Tuesday, March 25, 2008

As Fate Would Have It.....

So...here we go again with this bullshit. Ok...I so I pretty much knew from a very early age that my luck with women was going to be fucked up for the rest of my life. This started when I think I was in Buruburu Nursery School, where the object of my infantile lust/subject of my only stalking experience, Kathini, went to. Whenever it was time to lala, I'd drag my mattress with my 2ft 3 frame and chase her around wanting to sleep right next to her...an exercise I'd follow through with till she gave up...then I'd plop my plastic covered mattress right next to her and catch some Z's. At least that was until I finally understood why all those stupid mattresses had a plastic cover...coz on one of these inauspicious days, I must have dreamed that I had drank a gallon of Quencher and that it was time to get it out of my system. Of course I woke up in denial and proceeded to ask a bunch of my school mates why they'd go around peeing on my mattress trying to bring me shame....with a big old wet spot on my corduroy pants. I was framed I tell you!! So what if their pants were dry?

Of course my luck with women took a nose dive from there...in high school...my boy was going out with this nice girl. Nice girls, as it were, tend to have nice girl friends, and they both saw it fit that they should hook me up with one of her friends, Miss Babu. Miss babu looked pretty dara-able, coz I guess I wasn't fucking at that point (thus not fuckable), but she had boobs (I don't think size mattered as such, or if I can remember what size they were...I just wanted to cup a feel, and she had a pair). So I get thrown in the water to do something I've never done before, at least knowingly...katia a chick. LoL!!! What? Me? do what? so of course, I had zero conversation points...but chose to put my conversation points from "Hallo Children", the std. 3 version, to the test. Is that the one where they had grass soup?

So I proceed to blurt out one idiotic remark after the other, like what are your hobbies (what???), what do you do (she's in form 1...what could she be doing, designing a rocket?) among others which I think my brain is working hard to block at the moment. It was so bad, I almost asked her what type of padlock she had on her desk. I even started talking about how I like to read the dictionary, and told her which word I read that day: Myriad -- tens of thousands, a large number...I heard my mdomo say, and immediately I wanted to slap myself. At that time I was thinking, you're stupid ten thousand times you idiot...you are an idiot a myriad times. How's that for using your word in a sentence you buffoon! And from the goodness of her heart, she decides to throw me a bone, and she suggests we walk, maybe that would get some blood flowing to my brain and chalk up some ideas. So I'm thinking, ok, wacha I tell her about how I grew up, but decide to ask her about her childhood then blab about mine later.
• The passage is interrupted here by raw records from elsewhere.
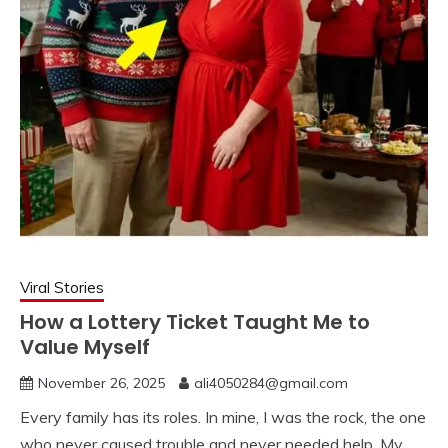
Viral Stories
How a Lottery Ticket Taught Me to
Value Myself
November 26, 2025
ali4050284@gmail.com
Every family has its roles. In mine, I was the rock, the one
who never caused trouble and never needed help. My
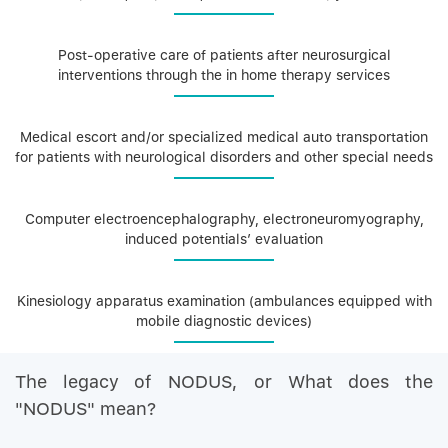
Post-operative care of patients after neurosurgical
interventions through the in home therapy services
Medical escort and/or specialized medical auto transportation
for patients with neurological disorders and other special needs
Computer electroencephalography, electroneuromyography,
induced potentials’ evaluation
Kinesiology apparatus examination (ambulances equipped with
mobile diagnostic devices)
The legacy of NODUS, or What does the
"NODUS" mean?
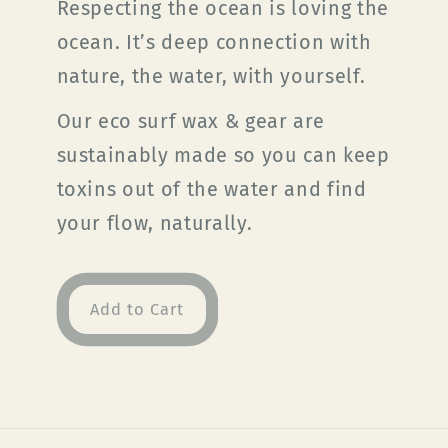
Respecting the ocean is loving the
ocean. It’s deep connection with
nature, the water, with yourself.
Our eco surf wax & gear are
sustainably made so you can keep
toxins out of the water and find
your flow, naturally.
Add to Cart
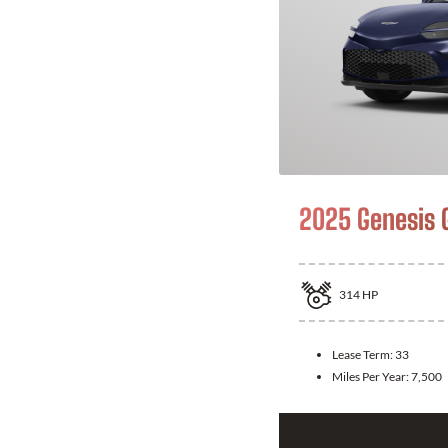
2025 Genesis 
314
HP
Lease Term:
33
Miles Per Year:
7,500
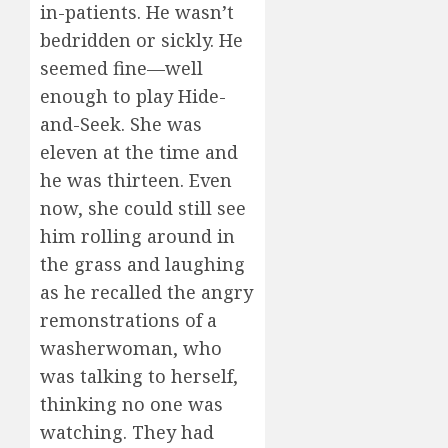
in-patients. He wasn’t
bedridden or sickly. He
seemed fine—well
enough to play Hide-
and-Seek. She was
eleven at the time and
he was thirteen. Even
now, she could still see
him rolling around in
the grass and laughing
as he recalled the angry
remonstrations of a
washerwoman, who
was talking to herself,
thinking no one was
watching. They had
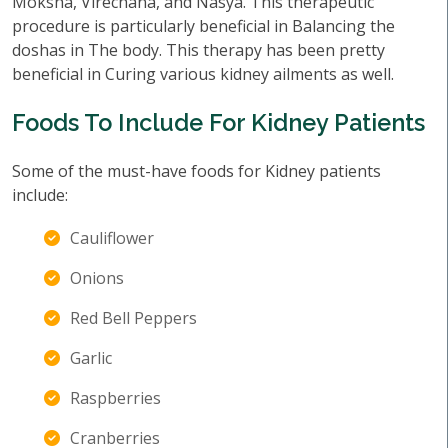
Moksha, Virechana, and Nasya. This therapeutic
procedure is particularly beneficial in Balancing the
doshas in The body. This therapy has been pretty
beneficial in Curing various kidney ailments as well.
Foods To Include For Kidney Patients
Some of the must-have foods for Kidney patients
include:
Cauliflower
Onions
Red Bell Peppers
Garlic
Raspberries
Cranberries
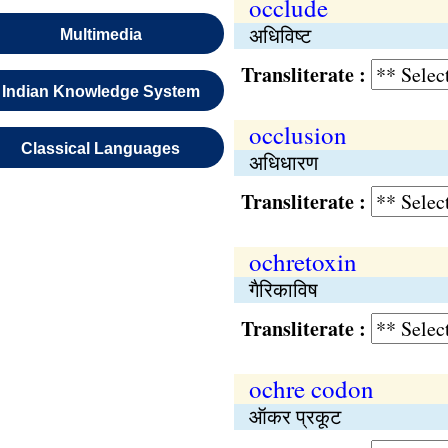
occlude
अधिविष्ट
Multimedia
Transliterate :
Indian Knowledge System
occlusion
Classical Languages
अधिधारण
Transliterate :
ochretoxin
गैरिकाविष
Transliterate :
ochre codon
ऑकर प्रकूट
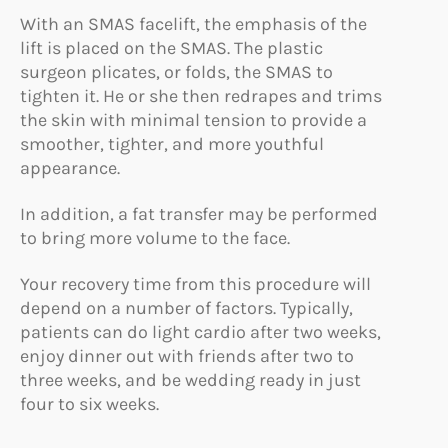
With an SMAS facelift, the emphasis of the
lift is placed on the SMAS. The plastic
surgeon plicates, or folds, the SMAS to
tighten it. He or she then redrapes and trims
the skin with minimal tension to provide a
smoother, tighter, and more youthful
appearance.
In addition, a fat transfer may be performed
to bring more volume to the face.
Your recovery time from this procedure will
depend on a number of factors. Typically,
patients can do light cardio after two weeks,
enjoy dinner out with friends after two to
three weeks, and be wedding ready in just
four to six weeks.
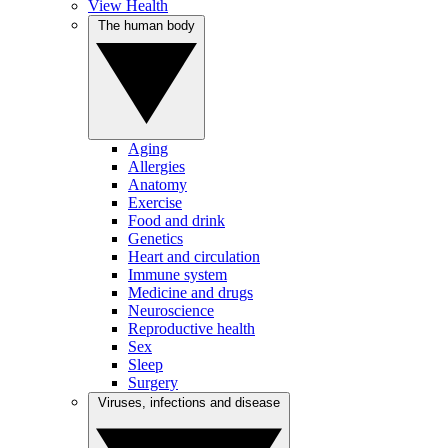
View Health
The human body
Aging
Allergies
Anatomy
Exercise
Food and drink
Genetics
Heart and circulation
Immune system
Medicine and drugs
Neuroscience
Reproductive health
Sex
Sleep
Surgery
Viruses, infections and disease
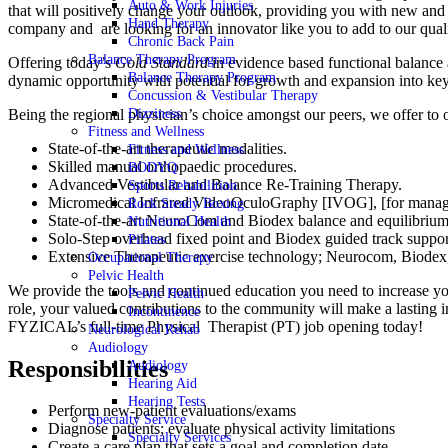
Auto & Work Injuries
that will positively change your outlook, providing you with new and 
Hand Therapy
company and are looking for an innovator like you to add to our qua
Chronic Back Pain
Balance Therapy Program
Offering today’s
Gold Standard
in evidence based functional balance
Balance Therapy Program
dynamic opportunity with potential for growth and expansion into key
Concussion & Vestibular Therapy
Being the regional physician’s choice amongst our peers, we offer to ou
Dizziness
Fitness and Wellness
State-of-the-art therapeutic modalities.
Fitness and Wellness
Skilled manual orthopaedic procedures.
BODYQ
Advanced Vestibular and Balance Re-Training Therapy.
Sports Rehabilition
Micromedical Infrared VideoOculoGraphy [IVOG], [for manage
Rock Steady Boxing
State-of-the-art NeuroCom and Biodex balance and equilibrium 
Nutritional Health
Solo-Step overhead fixed point and Biodex guided track support 
Pilates
Extensive Therapeutic exercise technology; Neurocom, Biode
Occupational Therapy
Pelvic Health
We provide the tools and continued education you need to increase yo
Pelvic Health
role, your valued contributions to the community will make a lasting 
Incontinence
FYZICAL’s full-time Physical Therapist (PT) job opening today!
Neurological Rehab
Audiology
Responsibilities
Audiology
Hearing Aid
Hearing Tests
Perform new-patient evaluations/exams
Specialty Service
Diagnose patients; evaluate physical activity limitations
Specialty Services
Create a care plan that sets a goal and completion date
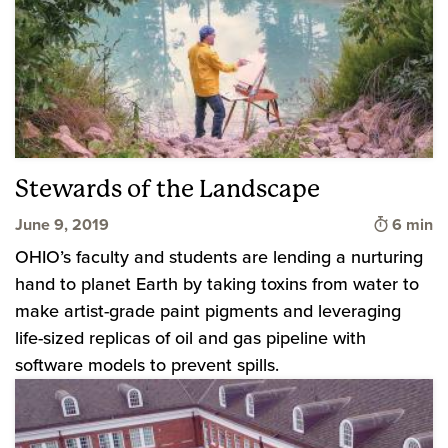
Stewards of the Landscape
Time to 
June 9, 2019
6 min
OHIO’s faculty and students are lending a nurturing
hand to planet Earth by taking toxins from water to
make artist-grade paint pigments and leveraging
life-sized replicas of oil and gas pipeline with
software models to prevent spills.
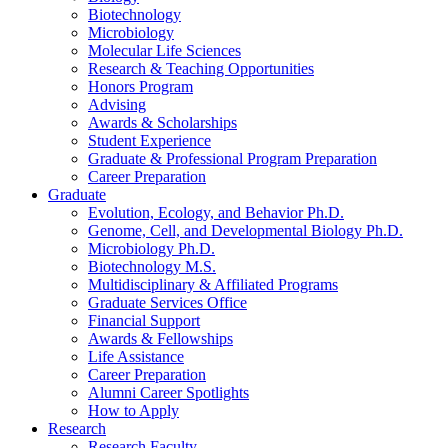
Biotechnology
Microbiology
Molecular Life Sciences
Research
&
Teaching Opportunities
Honors Program
Advising
Awards
&
Scholarships
Student Experience
Graduate
&
Professional Program Preparation
Career Preparation
Graduate
Evolution, Ecology, and Behavior Ph.D.
Genome, Cell, and Developmental Biology Ph.D.
Microbiology Ph.D.
Biotechnology M.S.
Multidisciplinary
&
Affiliated Programs
Graduate Services Office
Financial Support
Awards
&
Fellowships
Life Assistance
Career Preparation
Alumni Career Spotlights
How to Apply
Research
Research Faculty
So for some reason, she stops and we end up standing under some mugumo tree. So she's huko talking about who knows what (her sweater was...well, let's just say at the time, I was thinking that when I grow up I wanna be her bra). All of a sudden, I see something dropping from my peripheral vision, and I sorta ignore it. Then all of a sudden she gets a funny look on her face, like she's getting grossed out...and I'm like if my pants are wet again, I'll be sooo mad coz those kids from nursery school are taking it too far now...hehehe...I hope it's not them again.

To my relief, my pants are as dry as a bone, which brings a smile to my face, then I see her scowling even more, and her hand starts to move, and I realize there's something wrong...coz when these gestures start coming in doubles....basically....FUUUUCCCKKK!!! She proceeds to point to my shirt (you know...that ka nice shirt that you used to save for functions/music fests/drama...that kind of thing) and I immediately catch a bout of Tourette's Syndrome as soon as I saw what she was pointing out. Some FUCKING dumbass of a bird had decided that

1. It was Picasso
2. I was the perfect canvass to lay its next art masterpiece on

.....poop art.

The idiotic pigeon had dropped a deuce on my shirt. The good shirt. What??? As if my day wasn't going badly enough, this had to happen? THIS!!! This can't be a coincidence...this is a message from the cosmos itself. There's no way I can't fight this... Upon this realization, I knew at once what this was...unchangeable. I chose not to stand around and wallow in self pity...I just walked away, didn't say nothing to Miss Babu or anything. Just walked straight to the school bus and waited to go back to school...coz from that point on, I knew my fate with women was pretty much sealed.

PS: I did however wage a war on pigeons, and ate tons of them in high school....they make a pretty good stew. They little buggers had to pay for the sins of their kin.